Gueule d’amour – de Jean Grémillon – 1937
A travers le portrait déchirant d’un homme ravagé par la jalousie et le désir, Jean Grémillon signe l’un des plus beaux films sur la nostalgie. Précurseur du grand film noir américain, Gueule d’amour évoque en fait le cruel passage à l’âge adulte, la perte de l’innocence, et la nostalgie de l’enfance. Comment expliquer autrement ce surnom infantile que même Gabin prononce avec une certaine gêne : « Gueule d’amour ». Comment aussi expliquer autrement le tour, digne d’un jeu d’enfant, que Gabin et son pote jouent au restaurateur pour avoir un repas gratuit.
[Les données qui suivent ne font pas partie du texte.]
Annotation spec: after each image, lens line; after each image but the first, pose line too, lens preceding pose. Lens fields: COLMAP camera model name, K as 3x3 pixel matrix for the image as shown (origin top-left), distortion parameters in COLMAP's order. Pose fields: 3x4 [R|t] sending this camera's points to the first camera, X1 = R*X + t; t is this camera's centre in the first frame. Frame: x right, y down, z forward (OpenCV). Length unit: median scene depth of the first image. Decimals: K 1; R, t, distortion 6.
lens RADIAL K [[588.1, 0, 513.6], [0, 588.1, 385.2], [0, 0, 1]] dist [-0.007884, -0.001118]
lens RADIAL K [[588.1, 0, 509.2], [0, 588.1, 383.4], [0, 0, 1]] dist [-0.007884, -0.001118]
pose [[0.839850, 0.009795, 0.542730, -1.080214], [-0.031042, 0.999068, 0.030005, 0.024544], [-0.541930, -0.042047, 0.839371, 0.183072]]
Ce jeune soldat au sourire d’ange, fier d’arborer un bel uniforme tel un déguisement, et qui s’amuse sans arrière-pensée de l’attirance qu’il exerce sur les jeunes femmes… Difficile d’imaginer plus enfantin que ce type insouciant qui aime se déguiser et semble presque totalement asexué.
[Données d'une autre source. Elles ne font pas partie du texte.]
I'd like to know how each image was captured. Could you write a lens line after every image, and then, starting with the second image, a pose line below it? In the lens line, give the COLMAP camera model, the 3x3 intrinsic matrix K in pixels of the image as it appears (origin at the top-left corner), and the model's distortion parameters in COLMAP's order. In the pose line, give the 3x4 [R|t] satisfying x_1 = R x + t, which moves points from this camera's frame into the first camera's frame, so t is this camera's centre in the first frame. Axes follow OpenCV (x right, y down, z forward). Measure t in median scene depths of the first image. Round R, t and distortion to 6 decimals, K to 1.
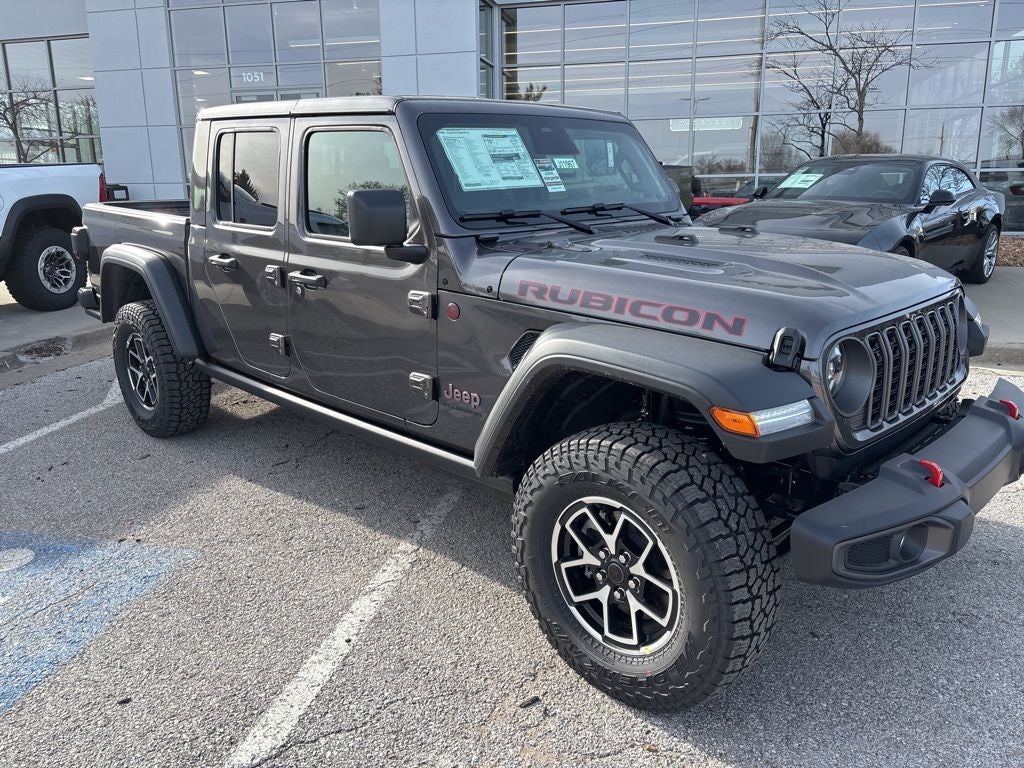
lens RADIAL K [[771.8, 0, 510.5], [0, 771.8, 380.2], [0, 0, 1]] dist [0.048173, -0.058082]
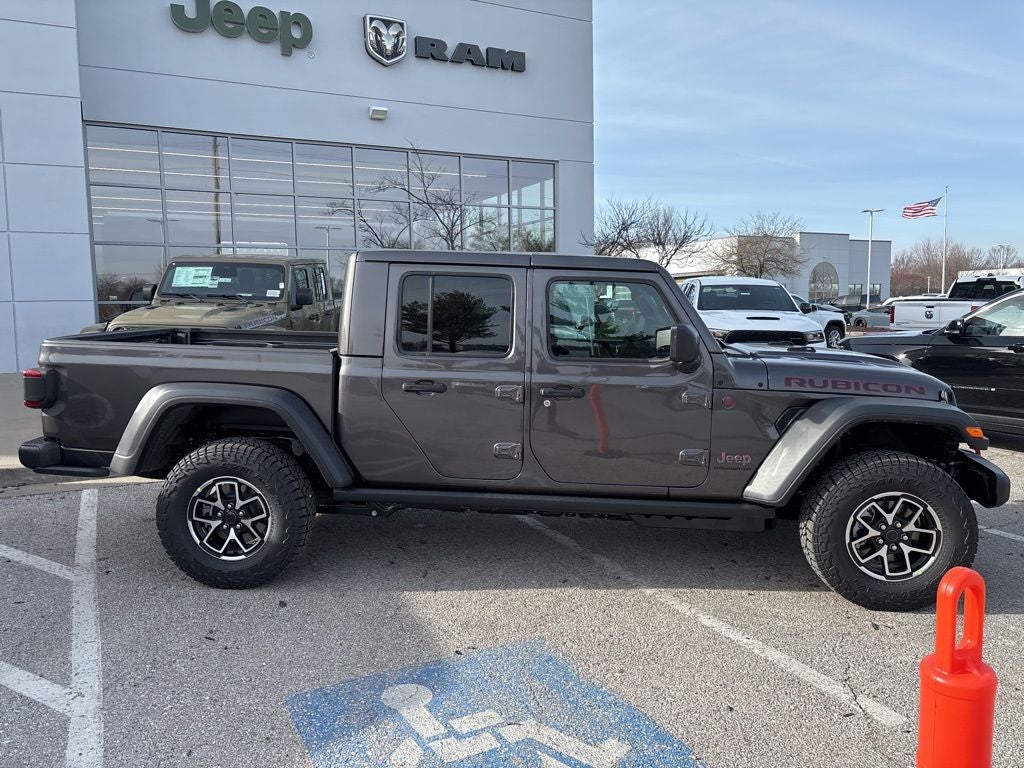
lens RADIAL K [[771.8, 0, 508.2], [0, 771.8, 379.6], [0, 0, 1]] dist [0.048173, -0.058082]
pose [[0.757020, -0.059400, 0.650686, -1.319395], [0.156521, 0.983349, -0.092331, -0.057776], [-0.634367, 0.171743, 0.753713, 0.127463]]
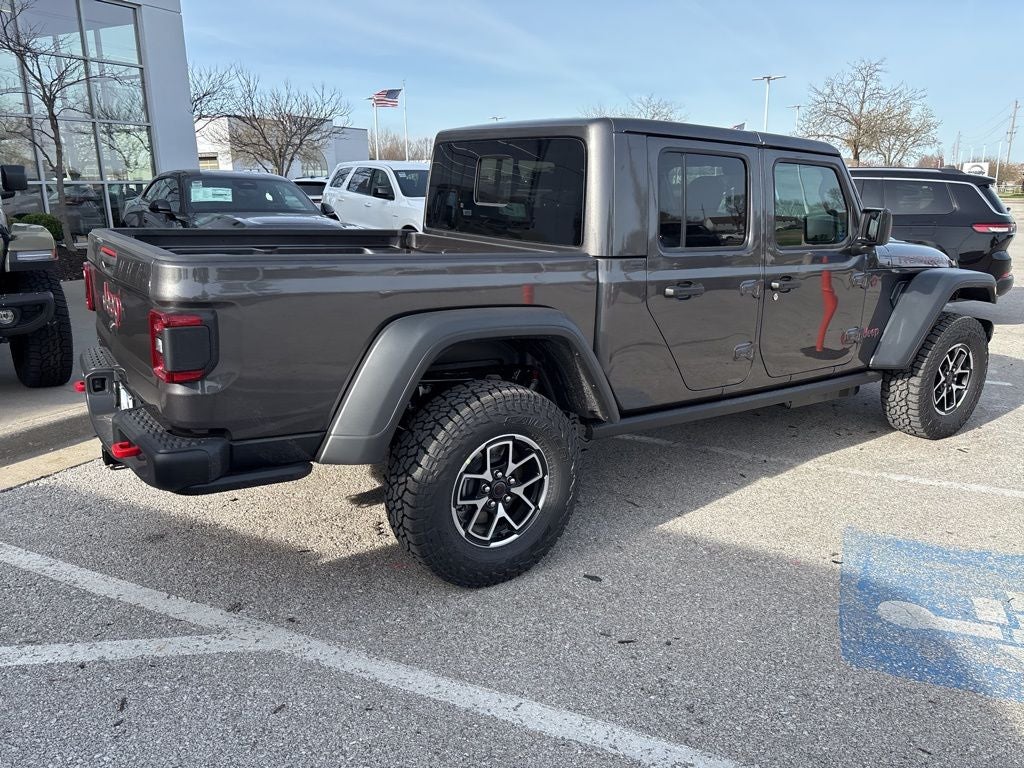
lens RADIAL K [[771.8, 0, 508.3], [0, 771.8, 382.6], [0, 0, 1]] dist [0.048173, -0.058082]
pose [[0.185422, -0.232672, 0.954716, -1.765746], [0.238801, 0.953108, 0.185901, -0.360435], [-0.953201, 0.193517, 0.232289, 1.342574]]
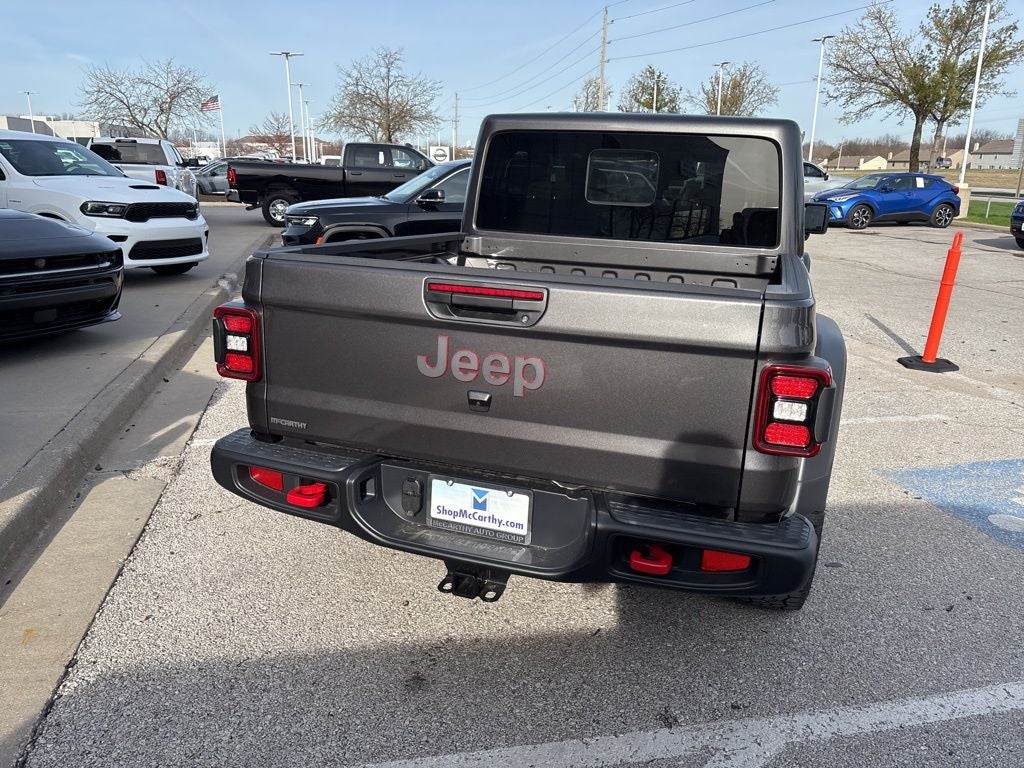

Mais il y a Mireille Balin, vamp dont on devine immédiatement qu’elle apporte le malheur, et qui scelle le destin du pauvre Gabin dès qu’il croise son regard. A partir de là, ce sont les longues périodes d’attente et de frustration, le désir et le manque qui rongent les sangs, le doute et la jalousie qui vrillent la tête.
En quittant l’armée, Gueule d’amour imagine que tout lui réussira aussi bien à Paris. Il ne lui faut pas longtemps pour comprendre que ce qu’il a lâché, ce sont ses années d’innocence et de pureté, et qu’il est entré dans une vie d’adulte autrement plus violente et cruelle.
C’est cette prise de conscience qui est le plus beau dans ce film: l’apparition de la nostalgie chez cet homme pas habitué à souffrir. A l’opposée de La Bandéra, autre film dans lequel Gabin interprétait un militaire, et qui avait fait de lui la plus grande star du cinéma français deux ans plus tôt.
Plus que l’intrigue de film noir, c’est bien cette nostalgie qui est au cœur du scénario de Charles Spaak, et qui pousse Gabin, lorsqu’il a perdu toutes ses illusions, à retourner à Orange, où il a vécu (sans s’en rendre compte alors) les plus belles années de sa vie. Trop tard : l’insouciance n’est pas une chose que l’on peut retrouver. C’est tout le sujet de ce chef d’œuvre terriblement émouvant, porté par un Jean Gabin exceptionnel.